MiRNAs are a family of small noncoding regulatory RNAs that are approximately 20 nucleotides long. Mature miRNAs are bound to Argonaute (AGO) proteins, which form the RNA-Induced Silencing Complex (RISC) [12]. The main role of RISC is to negatively regulate the translation of specific mRNA transcripts through binding the 5’ SEED region (nucleotide 2–8) of the miRNA and a complementary sequence found in the 3’ untranslated region (UTR) of the mRNA [13]. Binding of the miRNA will cause translational repression and ultimately mRNA decay, resulting in decreased protein expression [14]. Alterations in miRNA expression have been linked to important hallmarks of cancer development and progression, including ccRCC [15]. For example, miR-210-3p is tightly linked to hypoxia and serves as a potential biomarker in ccRCC [16]. On the other hand, miR-224-5p and miR-497-5p have been shown to regulate PD-L1 expression in ccRCC, suggesting a potential combinatory effect with immunotherapies [17, 18].

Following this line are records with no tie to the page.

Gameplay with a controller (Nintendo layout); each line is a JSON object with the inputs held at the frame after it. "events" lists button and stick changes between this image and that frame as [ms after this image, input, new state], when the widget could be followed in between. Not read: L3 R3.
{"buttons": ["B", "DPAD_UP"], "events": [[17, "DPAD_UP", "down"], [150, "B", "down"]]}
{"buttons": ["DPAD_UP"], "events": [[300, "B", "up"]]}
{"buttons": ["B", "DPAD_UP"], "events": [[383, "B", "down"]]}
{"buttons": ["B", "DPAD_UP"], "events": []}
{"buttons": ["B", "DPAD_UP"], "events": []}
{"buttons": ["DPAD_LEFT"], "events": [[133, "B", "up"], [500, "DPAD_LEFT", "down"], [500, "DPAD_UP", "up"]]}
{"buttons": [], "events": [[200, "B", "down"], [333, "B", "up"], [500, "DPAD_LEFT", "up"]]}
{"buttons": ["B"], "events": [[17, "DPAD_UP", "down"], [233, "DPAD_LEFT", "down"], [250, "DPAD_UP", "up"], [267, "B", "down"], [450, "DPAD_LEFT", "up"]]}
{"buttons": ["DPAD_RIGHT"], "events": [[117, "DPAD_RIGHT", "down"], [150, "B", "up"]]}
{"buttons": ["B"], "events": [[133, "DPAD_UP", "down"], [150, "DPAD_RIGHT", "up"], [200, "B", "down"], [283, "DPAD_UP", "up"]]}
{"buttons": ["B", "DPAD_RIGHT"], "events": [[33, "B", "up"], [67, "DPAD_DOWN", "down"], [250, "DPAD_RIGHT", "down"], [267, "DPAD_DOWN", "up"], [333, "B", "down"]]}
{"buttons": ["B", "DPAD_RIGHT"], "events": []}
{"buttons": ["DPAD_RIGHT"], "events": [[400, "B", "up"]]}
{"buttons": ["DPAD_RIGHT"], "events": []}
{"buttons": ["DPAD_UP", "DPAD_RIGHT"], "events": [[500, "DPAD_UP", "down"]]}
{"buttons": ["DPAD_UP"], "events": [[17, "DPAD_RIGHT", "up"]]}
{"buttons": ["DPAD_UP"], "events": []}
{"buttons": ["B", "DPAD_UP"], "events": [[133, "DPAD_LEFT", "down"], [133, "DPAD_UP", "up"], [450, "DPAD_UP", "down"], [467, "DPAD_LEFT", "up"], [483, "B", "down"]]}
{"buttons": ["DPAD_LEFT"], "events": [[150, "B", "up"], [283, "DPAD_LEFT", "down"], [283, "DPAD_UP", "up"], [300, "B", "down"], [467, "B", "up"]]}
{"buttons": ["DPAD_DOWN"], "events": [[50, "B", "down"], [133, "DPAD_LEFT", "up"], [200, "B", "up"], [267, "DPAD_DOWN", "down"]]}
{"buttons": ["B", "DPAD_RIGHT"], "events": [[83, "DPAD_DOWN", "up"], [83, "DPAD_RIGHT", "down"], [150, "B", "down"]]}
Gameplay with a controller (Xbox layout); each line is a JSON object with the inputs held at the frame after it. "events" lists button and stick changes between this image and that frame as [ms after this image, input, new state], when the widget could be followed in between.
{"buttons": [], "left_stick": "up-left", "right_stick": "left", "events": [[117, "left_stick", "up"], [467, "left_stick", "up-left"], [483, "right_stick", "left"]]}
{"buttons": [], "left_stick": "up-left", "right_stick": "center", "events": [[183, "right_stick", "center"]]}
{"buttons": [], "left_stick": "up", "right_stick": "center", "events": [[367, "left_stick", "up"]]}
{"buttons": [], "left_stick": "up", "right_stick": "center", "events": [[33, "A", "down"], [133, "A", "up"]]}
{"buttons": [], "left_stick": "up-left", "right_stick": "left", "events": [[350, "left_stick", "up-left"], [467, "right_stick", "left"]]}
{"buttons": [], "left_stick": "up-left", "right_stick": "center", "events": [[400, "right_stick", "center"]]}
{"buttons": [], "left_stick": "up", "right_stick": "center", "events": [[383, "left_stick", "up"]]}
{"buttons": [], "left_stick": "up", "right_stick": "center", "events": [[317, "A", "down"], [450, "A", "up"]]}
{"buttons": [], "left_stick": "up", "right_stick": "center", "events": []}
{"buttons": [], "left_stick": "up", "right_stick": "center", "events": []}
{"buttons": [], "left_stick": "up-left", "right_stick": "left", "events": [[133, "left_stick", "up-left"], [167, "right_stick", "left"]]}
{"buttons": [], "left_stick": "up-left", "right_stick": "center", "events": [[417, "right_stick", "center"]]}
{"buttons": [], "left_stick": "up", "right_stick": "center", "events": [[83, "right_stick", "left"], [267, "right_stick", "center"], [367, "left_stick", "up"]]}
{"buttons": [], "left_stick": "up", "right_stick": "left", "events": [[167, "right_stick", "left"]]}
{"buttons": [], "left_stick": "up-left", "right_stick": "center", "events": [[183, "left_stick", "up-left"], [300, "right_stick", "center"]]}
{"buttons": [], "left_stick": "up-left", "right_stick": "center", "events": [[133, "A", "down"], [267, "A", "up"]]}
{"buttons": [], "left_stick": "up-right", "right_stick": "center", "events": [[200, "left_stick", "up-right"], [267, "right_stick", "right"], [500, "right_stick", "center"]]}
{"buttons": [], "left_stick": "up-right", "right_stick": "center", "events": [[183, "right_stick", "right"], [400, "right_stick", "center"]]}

Our research project aimed to identify and characterize dysregulated miRNAs following VHL inactivation in ccRCC. Our high throughput miRNA profiling analysis uncovered the miR-2355-5p in ccRCC. Previous studies have shown that miR-2355-5p is dysregulated in a few cancers, such as Gastric Cancer (GC), Cervical Cancer (CC), and Esophageal Squamous Cell Carcinoma (ESCC) [19,20,21]. However, little is known about the functions of miR-2355-5p, particularly in cancer cells. In addition to renal cancer cell models, we demonstrated that miR-2355-5p is overexpressed in tumor and plasma samples from patients with ccRCC compared to those from healthy individuals. Furthermore, the loss of miR-2355-5p slowed the cell proliferation rate and markedly inhibited tumor growth in mouse xenograft models. Finally, five tumor suppressor genes, ACO1, BTG2, CMTM4, SLIT2, and WDFY2, were identified as potential targets of miR-2355-5p. The results from this project open new routes by which VHL inactivation promotes miRNA-related carcinogenesis.

Cell culture

Human ccRCC cell lines (RCC4, RCC10, and 786-0) and their isogenic counterparts stably expressing VHL were kindly provided by Amato J. Giaccia (Stanford University, CA). A498 cells were a gift from Réjean Lapointe (CRCHUM, Montreal, QC). All cell lines were tested for mycoplasma, and authentication was performed by short tandem repeat (STR) DNA profiling at Genetica DNA Laboratories (Burlington, NC, USA). HUVECs were gifted by Borhane Annabi (UQAM, Montreal). RCC4, RCC10, and 786-0 cells were maintained in DMEM/high glucose supplemented with 10% Fetal Bovine Serum (FBS), 2mM L-glutamine (all from Wisent Bioproducts, QC) and 1mM sodium pyruvate (Cytiva) while A498 cells were maintained in EMEM (Wisent Bioproducts) supplemented with 10% FBS, 1mM sodium pyruvate and MEM Non-Essential Amino Acids (ThermoScientific). HUVECs were maintained in Endothelial Cell Growth Base Media (R&D Systems, Toronto, ON). Cells were cultured at 37 °C in a humidified incubator with 5% CO₂. For the hypoxia experiments, cells were incubated in a H35 hypoxystation (Don Whitley Scientific) under 5% CO₂ and 1% O₂.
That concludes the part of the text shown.